Ein Müller im Kempnerlande fand jeglichen Morgen seine Arbeit in der Mühle verrichtet, wenn es noch so viel war; aber nur, wenn er etwas von seinem Butterbrote liegen ließ, welches dann verzehrt und verschwunden war. Das wunderte den Mann, und eines Abends steckte er sich hinter einige Mehlsäcke, und sah ein nacktes Kaboutermännchen kommen, und das Butterbrot essen und in der Mühle arbeiten. Es that dem Müller leid, daß das Männchen nackt war; darum ging er zu einem Schneider und ließ ihm ein Höschen und ein Jäckchen machen, und legte das am andern Abende zu dem Butterbrote. Das Kaboutermännchen kam und sprang vor Freuden, als es den schönen Anzug sah; schnell aß es das Butterbrot, zog die Kleider an, stolzirte in der Mühle auf und ab, und war weg, ohne daß der Müller sah, wo es hingekommen wäre.

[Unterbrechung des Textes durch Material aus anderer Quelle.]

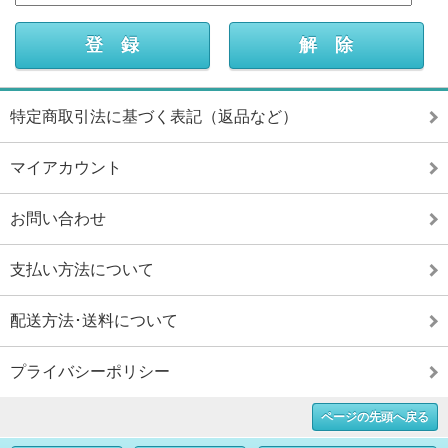
特定商取引法に基づく表記（返品など）
マイアカウント
お問い合わせ
支払い方法について
配送方法･送料について
プライバシーポリシー
ページの先頭へ戻る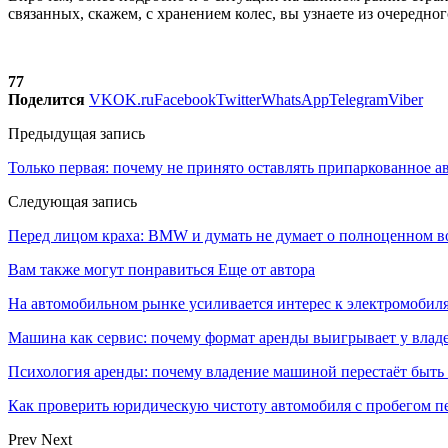
связанных, скажем, с хранением колес, вы узнаете из очередн
77
Поделится
VK
OK.ru
Facebook
Twitter
WhatsApp
Telegram
Viber
Предыдущая запись
Только первая: почему не принято оставлять припаркованное ав
Следующая запись
Перед лицом краха: BMW и думать не думает о полноценном 
Вам также могут понравиться
Еще от автора
На автомобильном рынке усиливается интерес к электромоби
Машина как сервис: почему формат аренды выигрывает у влад
Психология аренды: почему владение машиной перестаёт быть
Как проверить юридическую чистоту автомобиля с пробегом п
Prev
Next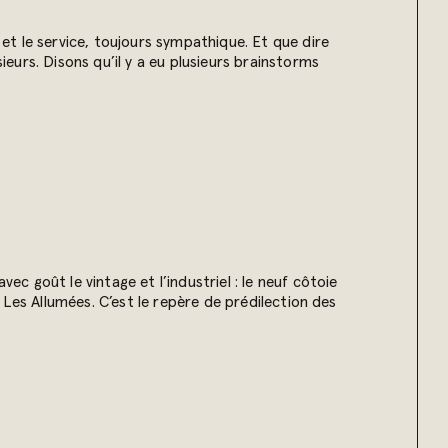
t le service, toujours sympathique. Et que dire
ieurs. Disons qu’il y a eu plusieurs brainstorms
ec goût le vintage et l’industriel : le neuf côtoie
z Les Allumées. C’est le repère de prédilection des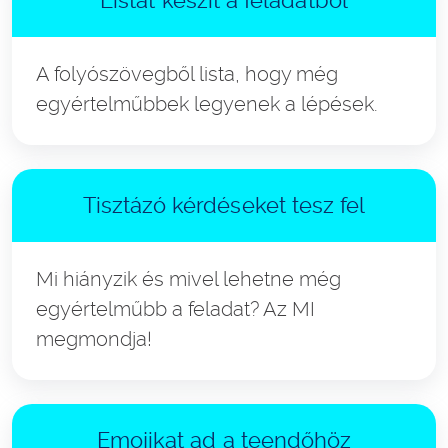
A folyószövegből lista, hogy még
egyértelműbbek legyenek a lépések.
Tisztázó kérdéseket tesz fel
Mi hiányzik és mivel lehetne még
egyértelműbb a feladat? Az MI
megmondja!
Emojikat ad a teendőhöz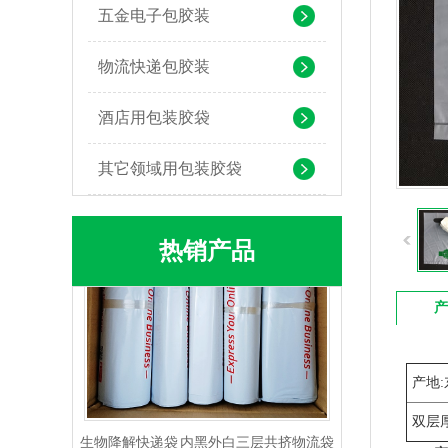
五金电子包胶装
物流快递包胶装
PLA+PBAT生物降解背心袋 快餐外卖打包袋
酒店用包装胶袋
其它领域用包装胶袋
热销产品
产
产地:
生物降解快递袋 内黑外白三层共挤物流袋
双层厚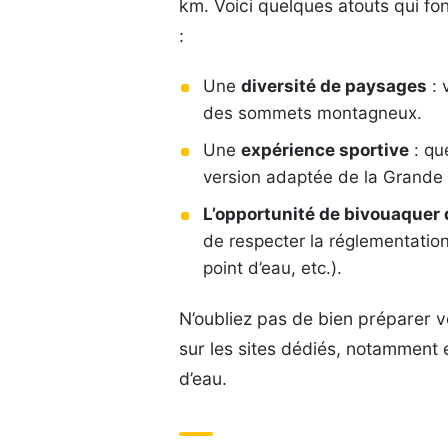
km. Voici quelques atouts qui fo
:
Une
diversité de paysages
: 
des sommets montagneux.
Une
expérience sportive
: qu
version adaptée de la Grande 
L’opportunité de bivouaquer
de respecter la réglementatio
point d’eau, etc.).
N’oubliez pas de bien préparer v
sur les sites dédiés, notamment 
d’eau.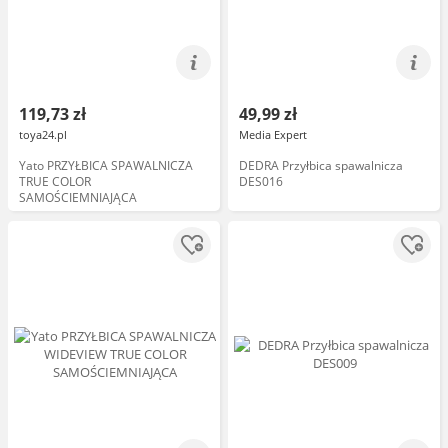
119,73 zł
49,99 zł
toya24.pl
Media Expert
Yato PRZYŁBICA SPAWALNICZA
DEDRA Przyłbica spawalnicza
TRUE COLOR
DES016
SAMOŚCIEMNIAJĄCA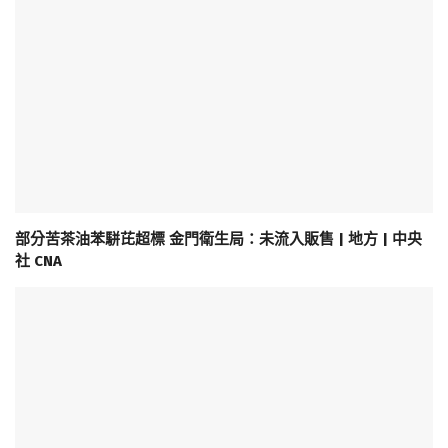
部分苦茶油苯駢芘超標 金門衛生局：未流入販售 | 地方 | 中央
社 CNA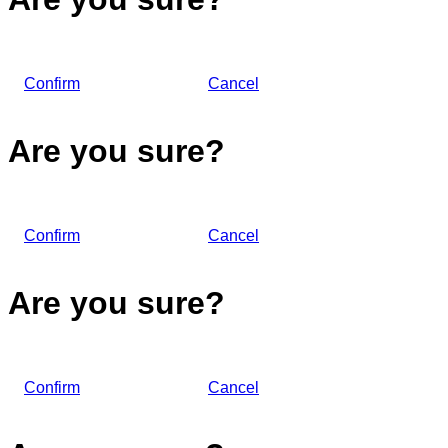
Confirm
Cancel
Are you sure?
Confirm
Cancel
Are you sure?
Confirm
Cancel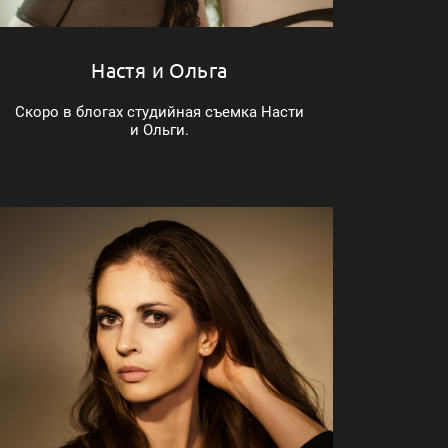
Настя и Ольга
Скоро в блогах студийная съемка Насти
и Ольги.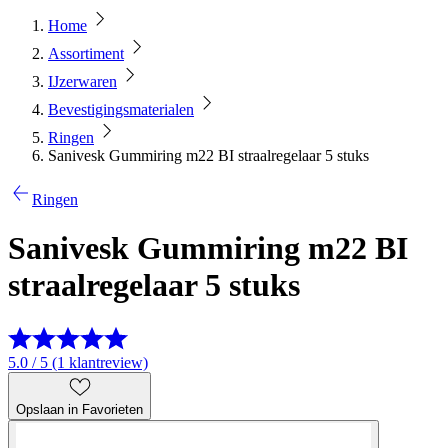
Home
Assortiment
IJzerwaren
Bevestigingsmaterialen
Ringen
Sanivesk Gummiring m22 BI straalregelaar 5 stuks
Ringen
Sanivesk Gummiring m22 BI
straalregelaar 5 stuks
5.0 / 5 (1 klantreview)
Opslaan in Favorieten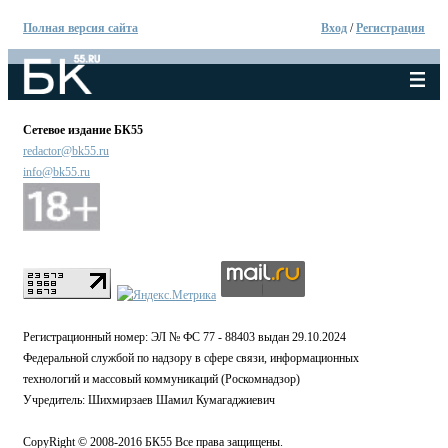
Полная версия сайта
Вход
/
Регистрация
Сетевое издание БК55
redactor@bk55.ru
info@bk55.ru
Регистрационный номер: ЭЛ № ФС 77 - 88403 выдан 29.10.2024
Федеральной службой по надзору в сфере связи, информационных
технологий и массовый коммуникаций (Роскомнадзор)
Учредитель: Шихмирзаев Шамил Кумагаджиевич
CopyRight © 2008-2016 БК55 Все права защищены.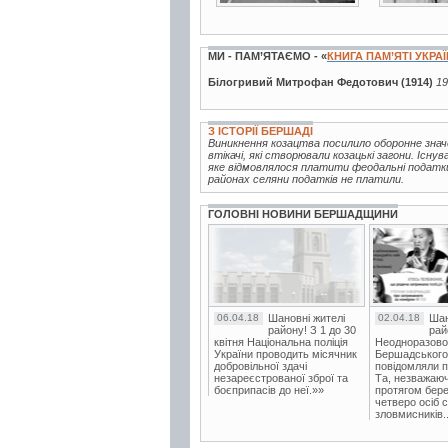
МИ - ПАМ’ЯТАЄМО - «
КНИГА ПАМ’ЯТІ УКРА
Білогривий Митрофан Федотович (1914)
19
З ІСТОРІЇ БЕРШАДІ
Виникнення козацтва посилило оборонне значен
втікачі, які створювали козацькі загони. Існ
яке відмовлялося платити феодальні податки
районах селяни податків не платили.
ГОЛОВНІ НОВИНИ БЕРШАДЩИНИ
06.04.18
Шановні жителі
02.04.18
Шан
району! З 1 до 30
рай
квітня Національна поліція
Неодноразово
України проводить місячник
Бершадського в
добровільної здачі
повідомляли п
незареєстрованої зброї та
Та, незважаюч
боєприпасів до неї.»»
протягом бере
четверо осіб 
зловмисників..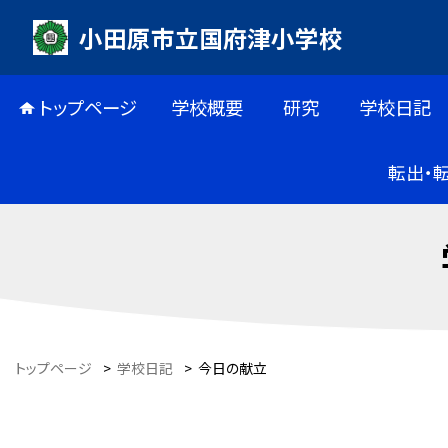
小田原市立国府津小学校
トップページ
学校概要
研究
学校日記
転出・
トップページ
>
学校日記
>
今日の献立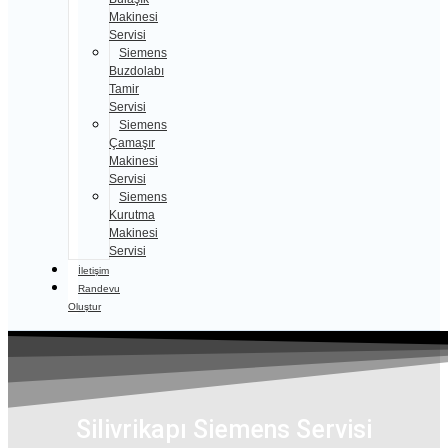
Makinesi
Servisi
Siemens
Buzdolabı
Tamir
Servisi
Siemens
Çamaşır
Makinesi
Servisi
Siemens
Kurutma
Makinesi
Servisi
İletişim
Randevu
Oluştur
Silivrikapı Siemens Servisi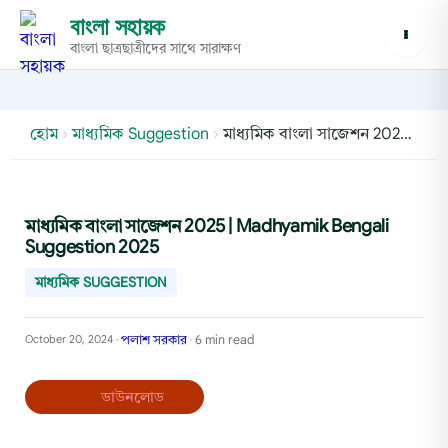
বাংলা সহায়ক
বাংলা ছাত্রছাত্রীদের সাথে সারাক্ষণ
হোম
›
মাধ্যমিক Suggestion
›
মাধ্যমিক বাংলা সাজেশন 2025 | Madhyamik Bengali Suggestion 2025
মাধ্যমিক বাংলা সাজেশন 2025 | Madhyamik Bengali
Suggestion 2025
মাধ্যমিক SUGGESTION
পলাশ সরকার
6 min read
October 20, 2024
•
•
ডাউনলোড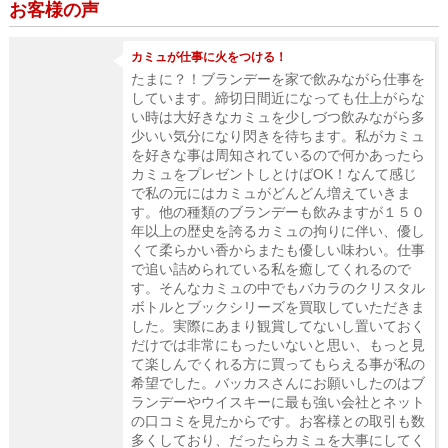
お客様の声
カミュが仕事に火をつける！
たまに？！ブランデーを家で飲みながら仕事を
しています。締切日間近になっても仕上がらな
い時は大好きなカミュを少しづつ飲みながら多
少いい気分になり閃きを待ちます。私がカミュ
を好きな事は周知されているので何かあったら
カミュをプレゼントしとけばOK！なんて感じ
で私の元にはカミュがどんどん増えていきま
す。他の種類のブランデーも飲みますが１５０
年以上の歴史を誇るカミュの拘りに伴い、優し
くて柔らかい香からまたも優しい味わい。仕事
で追い詰められている私を癒してくれるので
す。そんなカミュの中でもバカラのクリスタル
ボトルとブックシリーズを買取していただきま
した。実際にあまり観賞してないし置いておく
だけでは非常にもったいないと思い、もっと見
て楽しんでくれる方に買ってもらえる事が私の
希望でした。バッカスさんにお願いしたのはブ
ランデーやウイスキーに最も強い会社とネット
の口コミを見たからです。お客様との取引も数
多くしており、だったらカミュを大事にしてく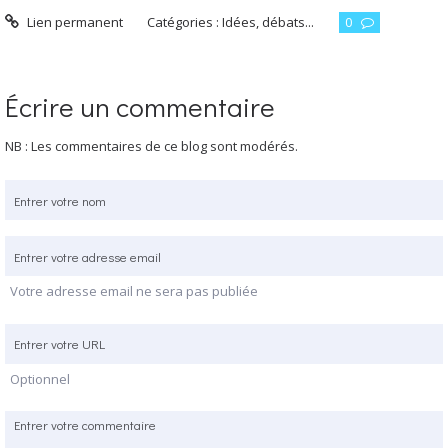
Lien permanent
Catégories :
Idées, débats...
0
Écrire un commentaire
NB : Les commentaires de ce blog sont modérés.
Votre adresse email ne sera pas publiée
Optionnel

Es kam auch nicht wieder.
Da dachte der Müller: »Wart, ich will dich schon kriegen!« und ging an einen Steg am Bache sitzen, wo die Kaboutermännchen jeglichen Abend herüber kamen. Es dauerte auch nicht lange und sie erschienen. Als das[575] erste auf den Steg trat, fragte es den Müller: »Wer bist du, Mann?« aber der Müller antwortete nicht; denn er wartete nur auf das angekleidete Kaboutermännchen, und die er sah, waren nackt. Das zweite fragte auch: »Wer bist du, Mann?« aber er schwieg still, und so ging das fort, bis das letzte kam, und das trug die Kleider, welche der Müller in die Mühle gelegt hatte. »Haha«, rief der Müller, »habe ich dich?« und wollte das Männchen packen; aber da schrie plötzlich eine Stimme, wie die seiner Frau, aus dem Bache um Hülfe, und der Müller sah um und plumpste ins Wasser. Die Kaboutermännchen waren aber weg.